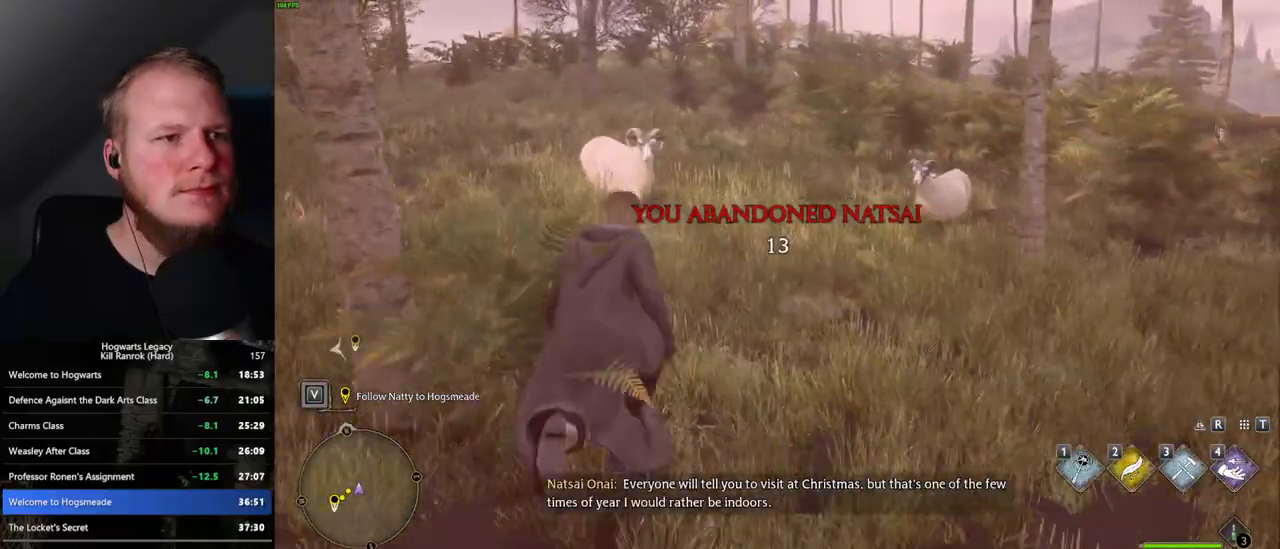
{"keys": ["w"], "mouse": [], "events": []}
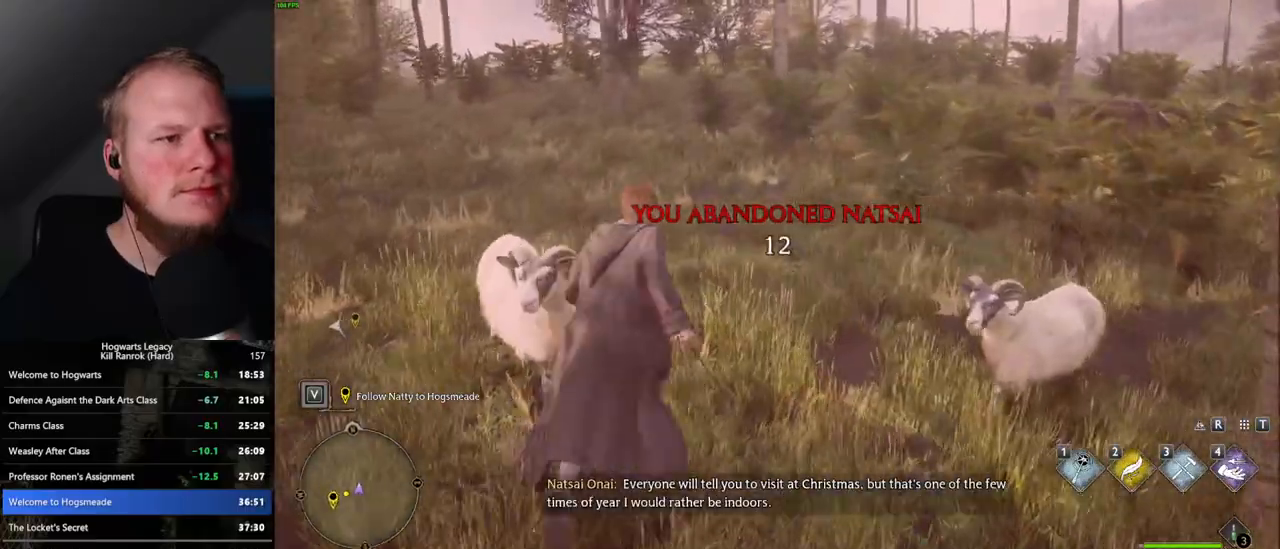
{"keys": ["w"], "mouse": [], "events": []}
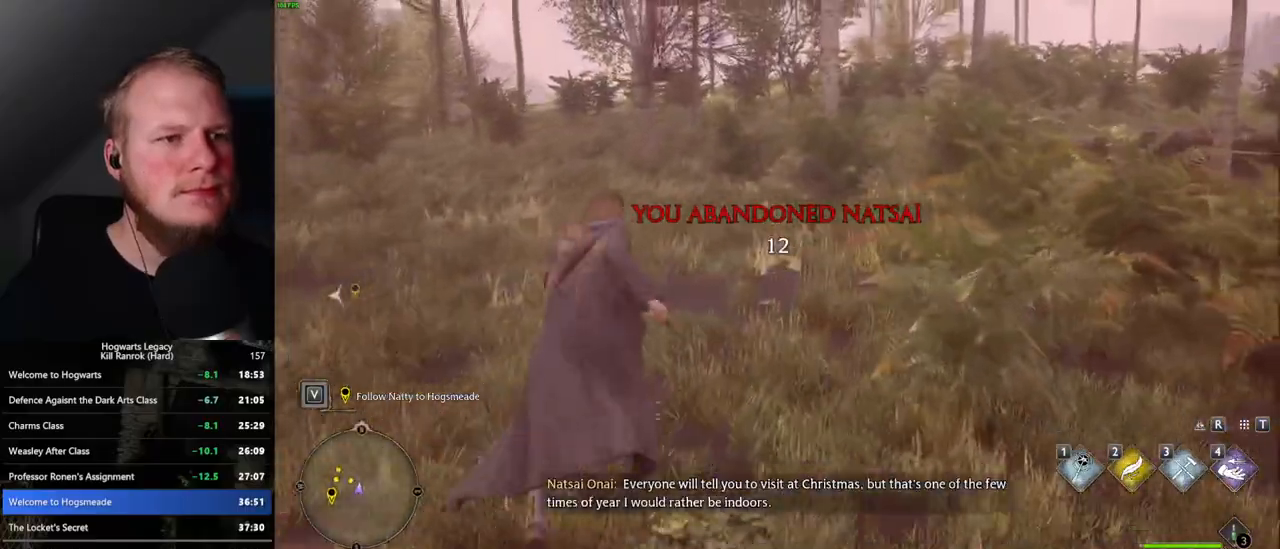
{"keys": ["w"], "mouse": [], "events": []}
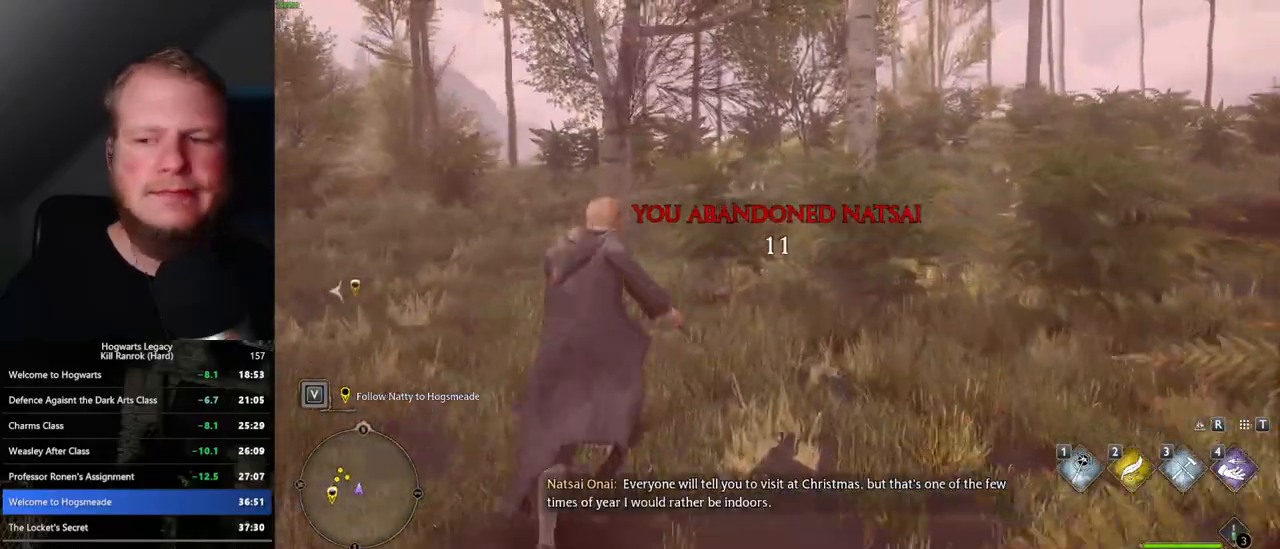
{"keys": ["w"], "mouse": [], "events": []}
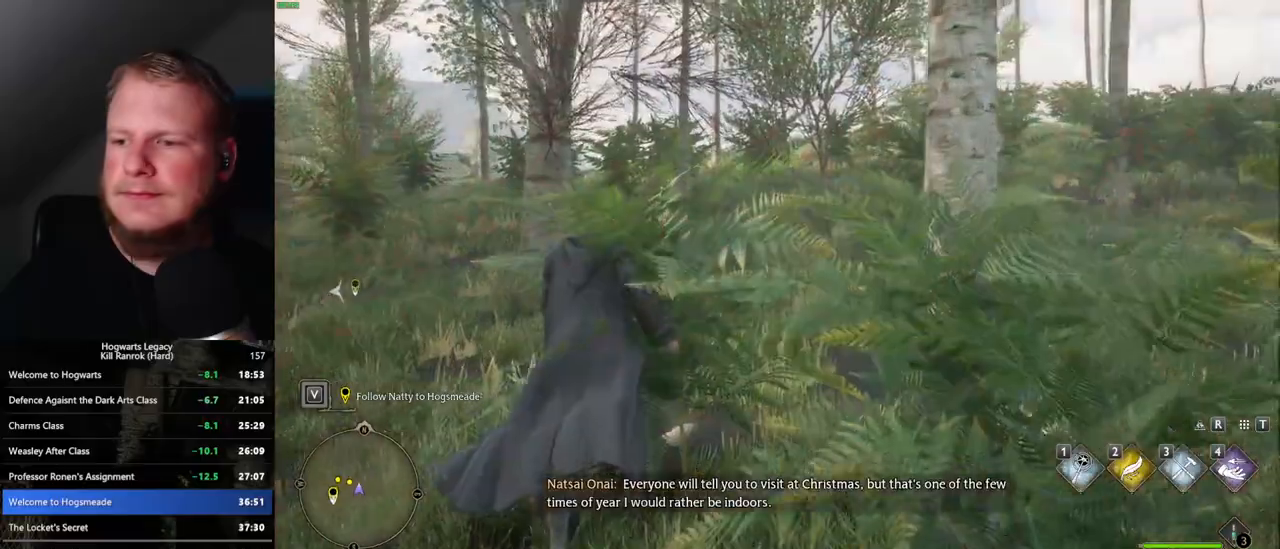
{"keys": ["w"], "mouse": [], "events": []}
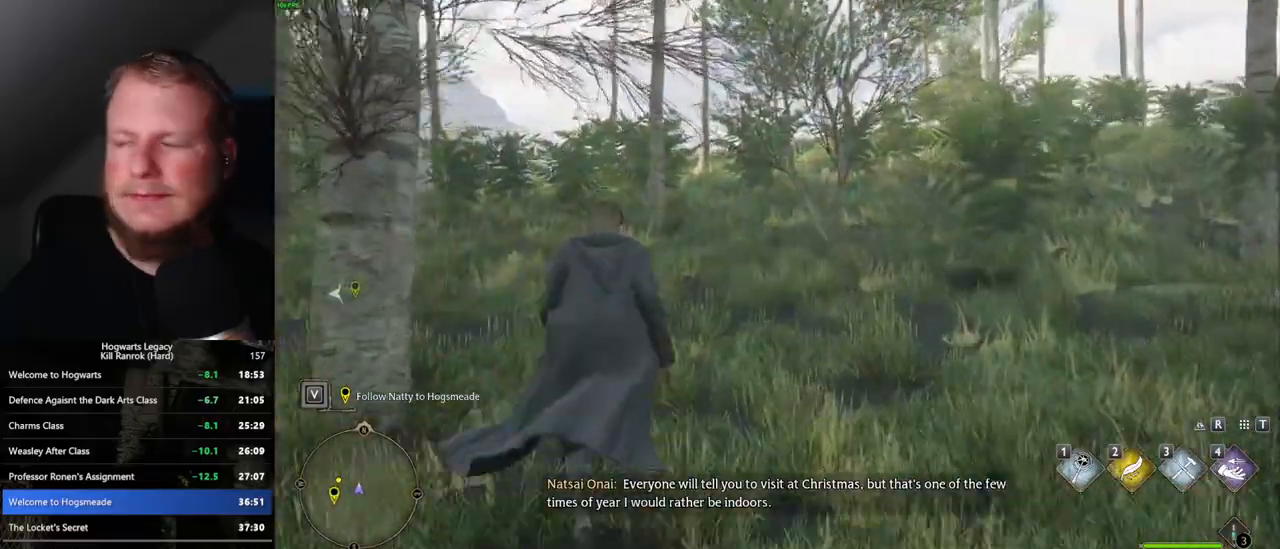
{"keys": ["w"], "mouse": [], "events": []}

====

Please retype the whole listing above exactly, without any of its images.

Task result:
{"keys": ["w"], "mouse": [], "events": []}
{"keys": ["w"], "mouse": [], "events": []}
{"keys": ["w"], "mouse": [], "events": []}
{"keys": ["w"], "mouse": [], "events": []}
{"keys": ["w"], "mouse": [], "events": []}
{"keys": ["w"], "mouse": [], "events": []}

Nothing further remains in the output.